By MARSHA MERCER
Novelist Henry James said the two most beautiful
words in the English language are summer afternoon. I’d say that on any summer
afternoon, the two words that bring joy and hope are “Play ball!”
What better escape from the bizarre
2016 presidential race and assorted national and international crises than an
afternoon or evening outside at the ball park? In August, we may dream about
October but we don’t fret. Much.
In the nation’s capital, baseball
comes with a side of presidential history. At other
major league ballparks, sausages or pierogies are racing mascots, but in Washington
it’s the Racing Presidents who compete in a fourth-inning sprint down the warning
track and foul line. They are George Washington, Thomas Jefferson, Abraham
Lincoln, Theodore Roosevelt, William Howard Taft and, as of last month, Calvin
Coolidge.
Silent Cal seemed an odd addition to
the presidents, but he did attend 10 baseball games while he was in office from
1923 to 1929. He was the first president to attend a World Series opener and
the first to throw out a first pitch at a World Series game.
Coolidge didn’t lose an election in 30
years in politics, so he was thought lucky. Fans credited the “Coolidge luck”
with the Washington Senators’ winning two of their three pennants. They won the
1924 World Series and the American League championships in 1925, during his
tenure.
These
days, a president who ventures into a stadium may get booed. That’s what
happened when President Barack Obama threw out the first pitch of the season at
Nationals Park in 2010. What did he expect when he put on a Chicago White Sox
cap?
Coolidge wasn’t much of a baseball fan,
but his wife, first lady Grace Coolidge, was.
Called the “first lady of baseball,” she
kept a scorecard at games and when she couldn’t be there in person listened on
the radio. The Coolidges were in the stands at the first game of the 1924 World
Series, when the president decided it was time to go back to the White House. The
score was 2-2 in the ninth inning.
“When he rose to leave, the first
lady, resplendent in her `good luck’ necklace of seven ivory elephants,
snapped, `Where do you think you’re going? You sit down,’ seizing his coattails
to emphasize her point. Coolidge obeyed and stayed on to see the Giants win in
extra innings,” William Bushong, chief historian of the White House Historical
Association, writes in an essay.
Grace Coolidge told a presidential
historian that her husband never played baseball or any other sport, and “He
did not share my enthusiasm for baseball,” John Sayle Watterson reports in his
2009 book, “The Games Presidents Play: Sports and the Presidency.”

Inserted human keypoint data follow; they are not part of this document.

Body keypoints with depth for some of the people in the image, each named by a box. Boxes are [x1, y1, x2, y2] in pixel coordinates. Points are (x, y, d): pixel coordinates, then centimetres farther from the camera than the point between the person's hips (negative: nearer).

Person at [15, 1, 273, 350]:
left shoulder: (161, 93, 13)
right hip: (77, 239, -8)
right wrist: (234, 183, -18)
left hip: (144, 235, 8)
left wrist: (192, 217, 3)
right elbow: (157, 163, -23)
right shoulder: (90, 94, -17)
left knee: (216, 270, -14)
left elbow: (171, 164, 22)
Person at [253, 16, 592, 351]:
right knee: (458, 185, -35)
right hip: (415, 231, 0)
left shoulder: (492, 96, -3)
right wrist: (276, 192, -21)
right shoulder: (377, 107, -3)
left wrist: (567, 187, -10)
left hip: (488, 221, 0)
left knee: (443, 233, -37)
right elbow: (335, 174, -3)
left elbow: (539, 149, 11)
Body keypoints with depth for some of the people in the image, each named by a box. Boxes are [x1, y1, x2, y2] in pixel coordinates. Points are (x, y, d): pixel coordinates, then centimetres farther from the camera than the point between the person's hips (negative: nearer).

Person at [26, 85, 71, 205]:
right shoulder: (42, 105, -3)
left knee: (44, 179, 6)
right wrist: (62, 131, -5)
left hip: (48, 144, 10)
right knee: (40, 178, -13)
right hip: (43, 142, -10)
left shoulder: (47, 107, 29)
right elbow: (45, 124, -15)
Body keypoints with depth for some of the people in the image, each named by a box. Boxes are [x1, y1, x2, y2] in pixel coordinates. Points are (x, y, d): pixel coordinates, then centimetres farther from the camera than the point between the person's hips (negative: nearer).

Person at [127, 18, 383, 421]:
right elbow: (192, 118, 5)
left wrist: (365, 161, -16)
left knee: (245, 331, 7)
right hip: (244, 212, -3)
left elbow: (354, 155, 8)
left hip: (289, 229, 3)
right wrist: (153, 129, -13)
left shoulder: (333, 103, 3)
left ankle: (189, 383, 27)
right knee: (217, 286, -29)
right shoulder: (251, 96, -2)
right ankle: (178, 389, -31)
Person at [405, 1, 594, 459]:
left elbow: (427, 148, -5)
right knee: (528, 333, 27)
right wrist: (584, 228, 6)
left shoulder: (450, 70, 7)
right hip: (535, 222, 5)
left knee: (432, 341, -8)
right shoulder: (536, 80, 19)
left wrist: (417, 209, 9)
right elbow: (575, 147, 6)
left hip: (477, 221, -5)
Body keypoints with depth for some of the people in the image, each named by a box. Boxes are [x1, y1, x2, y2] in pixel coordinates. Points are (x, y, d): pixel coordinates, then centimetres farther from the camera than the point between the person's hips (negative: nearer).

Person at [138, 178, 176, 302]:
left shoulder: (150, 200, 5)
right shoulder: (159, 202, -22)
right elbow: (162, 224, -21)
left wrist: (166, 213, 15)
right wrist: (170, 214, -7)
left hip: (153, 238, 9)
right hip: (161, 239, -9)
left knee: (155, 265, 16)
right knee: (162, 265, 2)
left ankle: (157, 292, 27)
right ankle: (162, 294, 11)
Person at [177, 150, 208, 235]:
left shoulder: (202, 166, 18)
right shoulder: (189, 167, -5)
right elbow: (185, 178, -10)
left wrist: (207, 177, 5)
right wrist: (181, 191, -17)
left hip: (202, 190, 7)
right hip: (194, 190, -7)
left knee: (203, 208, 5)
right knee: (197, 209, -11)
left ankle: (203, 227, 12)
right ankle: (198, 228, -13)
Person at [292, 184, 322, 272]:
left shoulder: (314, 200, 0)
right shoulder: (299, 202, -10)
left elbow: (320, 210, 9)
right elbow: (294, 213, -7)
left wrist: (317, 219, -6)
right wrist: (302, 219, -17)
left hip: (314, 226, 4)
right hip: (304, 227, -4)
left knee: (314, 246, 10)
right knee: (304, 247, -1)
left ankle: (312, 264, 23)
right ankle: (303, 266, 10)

Watterson knocks Coolidge as “athletically
challenged,” the worst natural athlete in presidential history from 1901 to
2005.
The new focus on Coolidge and baseball
is the result of an unusual partnership. For the first time, the historical
association, a nonprofit dedicated to preserving the White House and educating
the public, has joined in a multi-year agreement with a sports team, the
Nationals.
The 30th president is also the
subject of the association’s 2015 official Christmas ornament, which celebrates
Coolidge’s lighting in 1923 of the first national Christmas tree on the
Ellipse. The ornament is itself a Christmas tree with 14 decorations that
commemorate events in Coolidge’s life, including a baseball. An LED light is
incorporated in the design, another first.
Racing Presidents make personal
appearances outside the ball park, and Coolidge likely will be in demand. While
most
historians rank him among our worst presidents, blaming his policies for the
start of the Great Depression in 1929, Coolidge is the
darling of Tea Partiers and right-wing talkers, who love his disaffection for
big government and taxes.
Ronald Reagan put Coolidge’s portrait in the Oval
Office and praised his policies, and several books recently have tried to put
Coolidge’s policies in a better light.
Today’s Washington fans hope for a revival of the
Coolidge luck when they hear those magic words: “Play ball!”